● **REQUIRED TASKS**
1. Condense the paragraph beginning "Research shows that while participation" in the article on girls leaving sport into two short sentences that keep its main facts.
2. Lay out the listing as a numbered list, covering only the lines between the one containing "order: Sapindales" and the one containing "genus: Lanius", inclusive.

● **EXTRACT TO READ**
_ _ _ _
In Australia, we pride ourselves on being a sporting nation. Yet, beneath the surface of our weekend matches and local clubs, there is a quiet crisis: Australian girls are dropping out of sport at nearly double the rate of boys.
Research shows that while participation is high in primary school, there is a sharp decline as girls enter their teens. By age 15, one in three Australian girls will have walked away from organised sport. At the Uqasha Imran Foundation, we aren’t just observing these statistics—we are working to change them.
The “Drop-off” Years: What the Data Tells Us
The transition from primary to secondary school is a “danger zone” for female physical activity. Recent Australian studies highlight several alarming trends:
- The Age 15 Cliff: Participation peaks around age 11–12, but by age 15, nearly half of all girls report they have stopped playing sport to focus on study or because they have lost confidence.
- The Confidence Gap: Unlike boys, who often cite “lack of interest,” girls frequently list body image, self-consciousness, and a fear of being judged as primary reasons for quitting.
- The Financial Hurdle: For many families, the rising cost of registration, gear, and travel means that when a choice has to be made, the “extra” activities like club sport are the first to go.
_ _ _ _
Stored items
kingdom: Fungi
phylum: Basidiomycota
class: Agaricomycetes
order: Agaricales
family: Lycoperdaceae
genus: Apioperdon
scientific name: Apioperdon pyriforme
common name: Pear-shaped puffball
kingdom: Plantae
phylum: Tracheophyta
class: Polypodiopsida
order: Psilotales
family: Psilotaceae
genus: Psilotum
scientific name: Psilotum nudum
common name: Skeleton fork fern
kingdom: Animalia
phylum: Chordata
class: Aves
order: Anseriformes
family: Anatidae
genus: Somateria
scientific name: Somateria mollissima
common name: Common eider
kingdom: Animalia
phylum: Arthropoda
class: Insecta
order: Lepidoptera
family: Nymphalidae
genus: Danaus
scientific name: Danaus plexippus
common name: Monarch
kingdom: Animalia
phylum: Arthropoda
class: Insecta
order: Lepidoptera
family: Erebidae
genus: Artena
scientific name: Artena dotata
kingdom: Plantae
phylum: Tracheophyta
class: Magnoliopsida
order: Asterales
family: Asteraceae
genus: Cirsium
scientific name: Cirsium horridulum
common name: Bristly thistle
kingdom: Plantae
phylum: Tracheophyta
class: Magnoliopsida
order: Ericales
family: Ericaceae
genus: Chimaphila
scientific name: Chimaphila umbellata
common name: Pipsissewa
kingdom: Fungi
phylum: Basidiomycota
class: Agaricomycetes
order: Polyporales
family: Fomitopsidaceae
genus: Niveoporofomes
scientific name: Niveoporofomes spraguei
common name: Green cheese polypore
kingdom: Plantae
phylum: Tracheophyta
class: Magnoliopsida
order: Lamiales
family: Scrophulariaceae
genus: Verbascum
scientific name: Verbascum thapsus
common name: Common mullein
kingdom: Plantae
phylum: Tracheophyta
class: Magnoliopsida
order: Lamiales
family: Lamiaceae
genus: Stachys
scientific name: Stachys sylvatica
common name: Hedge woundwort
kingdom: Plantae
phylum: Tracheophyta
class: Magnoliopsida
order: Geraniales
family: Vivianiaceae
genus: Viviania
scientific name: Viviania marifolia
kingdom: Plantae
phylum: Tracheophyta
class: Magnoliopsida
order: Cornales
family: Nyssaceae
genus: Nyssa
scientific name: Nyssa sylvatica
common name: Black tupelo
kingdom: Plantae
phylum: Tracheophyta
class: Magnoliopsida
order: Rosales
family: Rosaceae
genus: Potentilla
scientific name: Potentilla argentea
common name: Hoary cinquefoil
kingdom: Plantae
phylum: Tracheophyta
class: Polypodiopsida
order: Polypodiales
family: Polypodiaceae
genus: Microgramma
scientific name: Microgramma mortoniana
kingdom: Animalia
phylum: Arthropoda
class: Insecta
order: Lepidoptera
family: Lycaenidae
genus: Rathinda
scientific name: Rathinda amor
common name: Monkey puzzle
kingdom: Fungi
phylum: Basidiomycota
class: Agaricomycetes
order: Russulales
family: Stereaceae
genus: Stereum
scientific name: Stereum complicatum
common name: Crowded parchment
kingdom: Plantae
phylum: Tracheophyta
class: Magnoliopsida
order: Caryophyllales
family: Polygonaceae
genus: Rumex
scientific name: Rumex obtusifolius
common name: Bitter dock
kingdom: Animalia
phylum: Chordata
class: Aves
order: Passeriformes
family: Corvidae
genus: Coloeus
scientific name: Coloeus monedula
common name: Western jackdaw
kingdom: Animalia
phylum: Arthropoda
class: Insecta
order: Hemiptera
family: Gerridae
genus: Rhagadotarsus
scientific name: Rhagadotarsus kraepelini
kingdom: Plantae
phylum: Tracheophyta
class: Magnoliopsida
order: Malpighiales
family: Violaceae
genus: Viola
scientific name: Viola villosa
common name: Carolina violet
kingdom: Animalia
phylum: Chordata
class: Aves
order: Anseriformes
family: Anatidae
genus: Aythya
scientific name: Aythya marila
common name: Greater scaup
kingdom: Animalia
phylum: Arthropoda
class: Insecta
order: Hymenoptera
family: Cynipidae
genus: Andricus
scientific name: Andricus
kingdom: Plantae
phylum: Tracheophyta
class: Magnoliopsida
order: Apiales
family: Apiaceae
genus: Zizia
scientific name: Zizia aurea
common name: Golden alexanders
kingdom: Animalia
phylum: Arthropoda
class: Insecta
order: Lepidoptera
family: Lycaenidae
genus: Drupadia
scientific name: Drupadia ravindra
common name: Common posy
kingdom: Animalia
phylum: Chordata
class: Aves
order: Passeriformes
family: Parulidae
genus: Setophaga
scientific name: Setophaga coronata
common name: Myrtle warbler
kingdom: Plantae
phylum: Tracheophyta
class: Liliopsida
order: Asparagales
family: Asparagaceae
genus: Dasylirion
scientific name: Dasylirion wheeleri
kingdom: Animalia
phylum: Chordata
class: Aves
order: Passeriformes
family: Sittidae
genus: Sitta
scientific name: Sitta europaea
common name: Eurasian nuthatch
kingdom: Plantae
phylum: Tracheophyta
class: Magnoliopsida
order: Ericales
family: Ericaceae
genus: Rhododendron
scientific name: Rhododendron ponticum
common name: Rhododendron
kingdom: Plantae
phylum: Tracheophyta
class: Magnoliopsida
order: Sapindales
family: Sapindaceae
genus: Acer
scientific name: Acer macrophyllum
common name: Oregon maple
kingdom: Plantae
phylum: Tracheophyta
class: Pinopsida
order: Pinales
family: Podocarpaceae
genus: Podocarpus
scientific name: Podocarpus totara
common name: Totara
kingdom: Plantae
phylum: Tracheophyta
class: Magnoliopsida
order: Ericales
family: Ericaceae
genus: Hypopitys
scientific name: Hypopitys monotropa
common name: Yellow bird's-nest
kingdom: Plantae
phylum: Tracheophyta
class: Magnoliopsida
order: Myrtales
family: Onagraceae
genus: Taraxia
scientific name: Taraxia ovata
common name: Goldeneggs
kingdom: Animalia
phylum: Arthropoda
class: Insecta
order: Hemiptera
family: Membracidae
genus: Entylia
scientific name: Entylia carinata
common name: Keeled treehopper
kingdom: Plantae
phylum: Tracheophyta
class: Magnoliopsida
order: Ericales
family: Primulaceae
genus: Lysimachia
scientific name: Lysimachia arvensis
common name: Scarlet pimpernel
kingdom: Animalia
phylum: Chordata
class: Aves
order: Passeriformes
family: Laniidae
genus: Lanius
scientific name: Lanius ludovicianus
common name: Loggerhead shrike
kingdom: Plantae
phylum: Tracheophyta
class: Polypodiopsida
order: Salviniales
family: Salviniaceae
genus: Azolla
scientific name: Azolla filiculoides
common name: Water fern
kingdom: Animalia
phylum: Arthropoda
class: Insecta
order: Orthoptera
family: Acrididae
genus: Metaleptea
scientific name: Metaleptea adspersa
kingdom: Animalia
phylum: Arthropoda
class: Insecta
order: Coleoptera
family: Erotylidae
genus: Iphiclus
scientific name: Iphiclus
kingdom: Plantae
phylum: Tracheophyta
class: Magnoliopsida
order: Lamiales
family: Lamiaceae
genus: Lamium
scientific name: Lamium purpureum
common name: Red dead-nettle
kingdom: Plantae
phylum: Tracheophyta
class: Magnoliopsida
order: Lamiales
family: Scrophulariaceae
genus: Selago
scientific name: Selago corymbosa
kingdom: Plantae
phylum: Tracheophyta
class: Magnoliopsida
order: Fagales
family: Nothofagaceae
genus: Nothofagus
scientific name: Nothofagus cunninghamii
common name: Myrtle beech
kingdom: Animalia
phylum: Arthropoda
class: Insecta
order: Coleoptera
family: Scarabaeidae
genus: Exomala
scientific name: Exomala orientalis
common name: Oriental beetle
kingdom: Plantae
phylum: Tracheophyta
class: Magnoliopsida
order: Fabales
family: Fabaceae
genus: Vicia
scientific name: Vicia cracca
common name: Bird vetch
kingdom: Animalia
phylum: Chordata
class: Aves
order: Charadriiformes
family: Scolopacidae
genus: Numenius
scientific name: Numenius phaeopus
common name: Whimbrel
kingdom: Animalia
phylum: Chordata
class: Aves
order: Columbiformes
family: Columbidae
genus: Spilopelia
_ _ _ _
● **SOLUTIONS PER TASK**
1. Australian girls take part in sport at high rates in primary school, but participation drops sharply in their teens: by age 15, one in three has left organised sport. The Uqasha Imran Foundation is working to change these figures.

2.
1. order: Sapindales
2. family: Sapindaceae
3. genus: Acer
4. scientific name: Acer macrophyllum
5. common name: Oregon maple
6. kingdom: Plantae
7. phylum: Tracheophyta
8. class: Pinopsida
9. order: Pinales
10. family: Podocarpaceae
11. genus: Podocarpus
12. scientific name: Podocarpus totara
13. common name: Totara
14. kingdom: Plantae
15. phylum: Tracheophyta
16. class: Magnoliopsida
17. order: Ericales
18. family: Ericaceae
19. genus: Hypopitys
20. scientific name: Hypopitys monotropa
21. common name: Yellow bird's-nest
22. kingdom: Plantae
23. phylum: Tracheophyta
24. class: Magnoliopsida
25. order: Myrtales
26. family: Onagraceae
27. genus: Taraxia
28. scientific name: Taraxia ovata
29. common name: Goldeneggs
30. kingdom: Animalia
31. phylum: Arthropoda
32. class: Insecta
33. order: Hemiptera
34. family: Membracidae
35. genus: Entylia
36. scientific name: Entylia carinata
37. common name: Keeled treehopper
38. kingdom: Plantae
39. phylum: Tracheophyta
40. class: Magnoliopsida
41. order: Ericales
42. family: Primulaceae
43. genus: Lysimachia
44. scientific name: Lysimachia arvensis
45. common name: Scarlet pimpernel
46. kingdom: Animalia
47. phylum: Chordata
48. class: Aves
49. order: Passeriformes
50. family: Laniidae
51. genus: Lanius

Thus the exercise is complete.